Hawhee proposed this course last summer, as the Penn State scandal escalated with the release of the Freeh Report. She saw an urgent need for better ethical decision-making at our institution, and she acted swiftly to address this need. Hawhee's course has provided Penn State students with an opportunity to think carefully about the ethical dilemmas they will face not only in sports, but also in life.
Hawhee has had ample opportunities to think through the nature of American sports culture, as a professor at Penn State and a former NCAA athlete for the University of Tennessee's women's basketball team.
Each Tuesday and Thursday afternoon in 316 Wagner, just a few minutes' walk from Beaver Stadium, Hawhee and her 46 students examine the cultural values that sports reflect. Using literature and dialogue as their main tools, students learn to critically examine these values and question their own belief systems.
On Thursday, February 21, Hawhee and her students wrapped up their unit on Basketball, Ethics, and Literature. They had completed their baseball unit, and they will be moving on to football this week.
Hawhee engaged her class in a discussion of "donkey basketball," a sport popular in many pockets of rural America in which players shoot hoops while riding donkeys. This peculiar activity served as the subject of the day's reading, the short story "Basic Training" by American Indian writer and filmmaker Sherman Alexie.
As Hawhee helped her students understand, Alexie's story is about much more than donkey basketball. "If we read donkey basketball as some sort of grand metaphor," Hawhee asked her class, "how would this play out?"
Hawhee and her students spent the majority of class wrestling with this question as they read and analyzed key passages from the piece. One student drew a connection between the demise of the donkey basketball empire in the story and the decline of the NBA in the 1990s. Hawhee applauded the student for pointing out this "brilliant layer" of the story.
Over the course of the discussion, Hawhee and her students identified additional themes at work in Alexie's story--themes of honor, duty, tradition, and nobility. Hawhee explained that "Basic Training" explores the question of where nobility comes from. Does it stem from following one's individual desires, or from fidelity to one's tribe or family? By the end of class, students may not have had an answer to this question, but they did have an important ethical question with which to grapple.
This is precisely her goal as an instructor, as she explained it: to encourage students to think through ethical dilemmas in advance of real-world conflicts. She expressed her belief that literature offers a valuable tool for doing so. Over the course of the semester, Hawhee and her students have addressed a number of challenging ethical questions, including the gender politics of the tee shirt that reads, "Ann Arbor is a Whore," a slogan popular among Michigan's rival schools; and Lance Armstrong's use of performance-enhancing drugs. The course encourages students to think through ethical dilemmas with greater care.

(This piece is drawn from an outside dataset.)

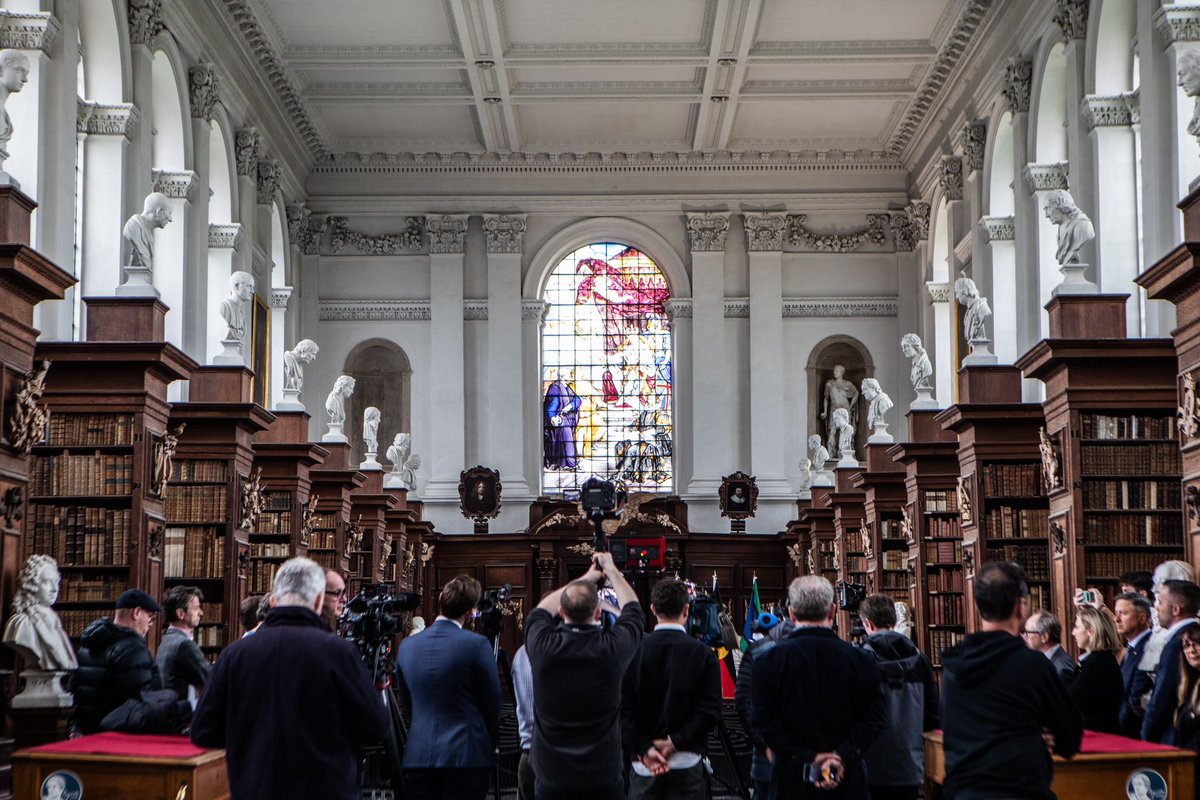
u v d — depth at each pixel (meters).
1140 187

While Hawhee has occasionally brought this discussion closer to home, she has yet to delve fully into the Penn State scandal. The course's football unit will begin this week, and it remains to be seen where the discussions will lead.
At the end of the day, though, the course's content may be less important than the skills students are acquiring. If English 297A is about sports, ethics, and literature, Hawhee implied that ethics take center stage. "The issues are larger than sports and larger than literature," she said, "which often makes this class hard...and fun."